Depression is being sickened by your own reflection.

So how can you ever trust a person who loves someone like you?

And I’ve been wondering, lately, if it’s ever, at any time, possible to be depressed and love yourself? If you are someone who is clinically, chronically depressed, does that mean that you’re stuck with self-loathing for the rest of your life? Are misery and self-love ever able to co-exist? Or are those states totally, fundamentally contradictory?

I guess what I’m really trying to get at here is this:

Will I ever like, maybe even love, myself?

And I try. I really do.

I make lists. I remind myself of all of the good things in my life. I try to view my successes in their own right, rather than seeing them as opportunities to fail even harder somewhere further on down the road.

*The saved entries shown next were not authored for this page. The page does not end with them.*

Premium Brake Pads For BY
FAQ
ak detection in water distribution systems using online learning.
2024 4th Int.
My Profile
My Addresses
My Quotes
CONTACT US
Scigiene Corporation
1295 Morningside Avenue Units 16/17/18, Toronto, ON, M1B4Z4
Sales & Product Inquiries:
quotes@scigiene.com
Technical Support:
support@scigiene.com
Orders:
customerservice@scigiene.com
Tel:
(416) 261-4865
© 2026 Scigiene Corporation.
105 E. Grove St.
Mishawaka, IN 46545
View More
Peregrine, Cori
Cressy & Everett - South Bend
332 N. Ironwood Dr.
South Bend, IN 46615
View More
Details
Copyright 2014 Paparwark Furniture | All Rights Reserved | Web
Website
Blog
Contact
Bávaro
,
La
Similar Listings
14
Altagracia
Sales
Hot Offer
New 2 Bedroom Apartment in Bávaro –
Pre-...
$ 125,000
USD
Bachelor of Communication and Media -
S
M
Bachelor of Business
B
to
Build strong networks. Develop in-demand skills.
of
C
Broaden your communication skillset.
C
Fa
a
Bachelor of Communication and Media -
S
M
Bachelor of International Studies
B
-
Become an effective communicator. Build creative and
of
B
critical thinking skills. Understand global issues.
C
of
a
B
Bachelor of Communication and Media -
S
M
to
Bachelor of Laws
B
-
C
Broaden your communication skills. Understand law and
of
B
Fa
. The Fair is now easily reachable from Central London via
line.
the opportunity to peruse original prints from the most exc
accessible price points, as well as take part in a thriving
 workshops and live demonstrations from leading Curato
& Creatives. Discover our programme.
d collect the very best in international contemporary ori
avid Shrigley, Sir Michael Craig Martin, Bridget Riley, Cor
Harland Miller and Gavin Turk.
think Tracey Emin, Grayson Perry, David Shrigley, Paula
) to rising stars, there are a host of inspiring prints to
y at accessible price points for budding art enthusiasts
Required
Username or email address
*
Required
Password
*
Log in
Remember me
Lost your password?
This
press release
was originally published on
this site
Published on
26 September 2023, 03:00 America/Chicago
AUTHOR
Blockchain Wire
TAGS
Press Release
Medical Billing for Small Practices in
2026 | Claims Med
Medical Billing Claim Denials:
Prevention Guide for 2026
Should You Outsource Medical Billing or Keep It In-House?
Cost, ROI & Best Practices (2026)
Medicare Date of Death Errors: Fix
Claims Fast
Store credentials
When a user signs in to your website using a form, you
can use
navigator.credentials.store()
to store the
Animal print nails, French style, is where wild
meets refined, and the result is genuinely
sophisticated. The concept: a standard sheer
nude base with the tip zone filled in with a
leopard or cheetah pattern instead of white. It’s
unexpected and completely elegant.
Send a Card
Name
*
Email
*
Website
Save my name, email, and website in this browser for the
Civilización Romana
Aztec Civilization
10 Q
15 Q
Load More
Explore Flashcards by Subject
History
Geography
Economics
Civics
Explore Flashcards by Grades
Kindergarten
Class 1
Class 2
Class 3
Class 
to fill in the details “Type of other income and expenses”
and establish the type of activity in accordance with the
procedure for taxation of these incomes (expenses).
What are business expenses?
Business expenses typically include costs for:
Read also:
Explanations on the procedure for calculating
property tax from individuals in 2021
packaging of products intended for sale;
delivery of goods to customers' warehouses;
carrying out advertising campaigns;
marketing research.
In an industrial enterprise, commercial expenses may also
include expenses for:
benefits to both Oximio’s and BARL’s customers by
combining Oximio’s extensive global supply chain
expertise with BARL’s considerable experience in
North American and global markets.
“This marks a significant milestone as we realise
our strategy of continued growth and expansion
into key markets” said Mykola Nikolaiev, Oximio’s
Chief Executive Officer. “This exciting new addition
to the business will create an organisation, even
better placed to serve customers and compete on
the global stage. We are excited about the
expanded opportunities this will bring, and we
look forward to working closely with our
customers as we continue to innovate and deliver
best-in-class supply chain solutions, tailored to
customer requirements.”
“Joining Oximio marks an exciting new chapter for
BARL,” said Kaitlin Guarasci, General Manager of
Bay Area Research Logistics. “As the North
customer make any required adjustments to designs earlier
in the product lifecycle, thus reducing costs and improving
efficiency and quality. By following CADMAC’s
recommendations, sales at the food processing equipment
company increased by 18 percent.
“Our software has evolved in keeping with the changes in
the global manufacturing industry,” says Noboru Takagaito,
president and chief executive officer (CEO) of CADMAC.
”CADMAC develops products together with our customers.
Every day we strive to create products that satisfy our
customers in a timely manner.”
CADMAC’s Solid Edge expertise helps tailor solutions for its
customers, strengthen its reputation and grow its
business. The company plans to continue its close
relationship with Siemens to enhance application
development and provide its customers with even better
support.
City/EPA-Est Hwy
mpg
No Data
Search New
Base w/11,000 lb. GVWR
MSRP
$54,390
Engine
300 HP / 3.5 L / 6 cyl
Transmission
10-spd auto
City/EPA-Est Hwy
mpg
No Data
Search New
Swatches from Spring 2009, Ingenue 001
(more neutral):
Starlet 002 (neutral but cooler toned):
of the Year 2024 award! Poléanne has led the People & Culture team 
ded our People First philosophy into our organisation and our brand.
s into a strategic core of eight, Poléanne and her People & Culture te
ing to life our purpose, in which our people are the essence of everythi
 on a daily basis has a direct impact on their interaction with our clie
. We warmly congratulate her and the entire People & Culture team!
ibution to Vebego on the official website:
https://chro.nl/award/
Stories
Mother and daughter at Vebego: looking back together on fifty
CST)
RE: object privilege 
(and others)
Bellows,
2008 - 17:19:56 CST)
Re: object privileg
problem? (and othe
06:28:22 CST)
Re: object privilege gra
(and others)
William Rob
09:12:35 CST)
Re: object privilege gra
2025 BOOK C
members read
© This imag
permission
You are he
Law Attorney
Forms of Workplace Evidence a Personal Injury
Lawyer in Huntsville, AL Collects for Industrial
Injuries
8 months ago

I give myself pep talks. When all else fails, I call my mom.

Being depressed means that I have a hard time accepting anything positive. Good news makes me feel sick to my stomach. Compliments make me deeply uncomfortable. Smiling makes my cheeks ache.

And, after eight years of being with Matt, accepting the fact that someone else loves me is still a struggle. I ask him, often, if he still loves me. I make him promise that he’ll never leave me. I bury my face in his chest and tell him to wrap his arms around me as tightly as he can.

Other times, when I’m in a real low, I don’t even want him near me. I don’t want to be touched, I don’t want to be held, I don’t want to be loved. His affection for me irritates me, sometimes even angers me. When I’ve reached rock bottom, all I want is to be totally and utterly alone. Preferably forever.

I’m hard to love.

And I have a hard time being loved.

Eight years in and I’m still waiting for the other shoe to drop. I’m still waiting for the bodies in the basement to be discovered, or else for the Oedipus complex to be revealed.

Still.

I want to ask if this is going to get any easier, but I would guess that the truth is that it’s a process. You learn to stop the negative self-talk, and you learn to let other people get close to you. You learn to accept that good things happen, too, sometimes. You stop balking at the idea of happiness, that elusive state which somehow manages to simultaneously be the goal that you’ve spent the majority of your life chasing and also the thing that terrifies you the most.

You stop giving all of your love away and learn to keep some for yourself.

Maybe that’s the secret to being loved.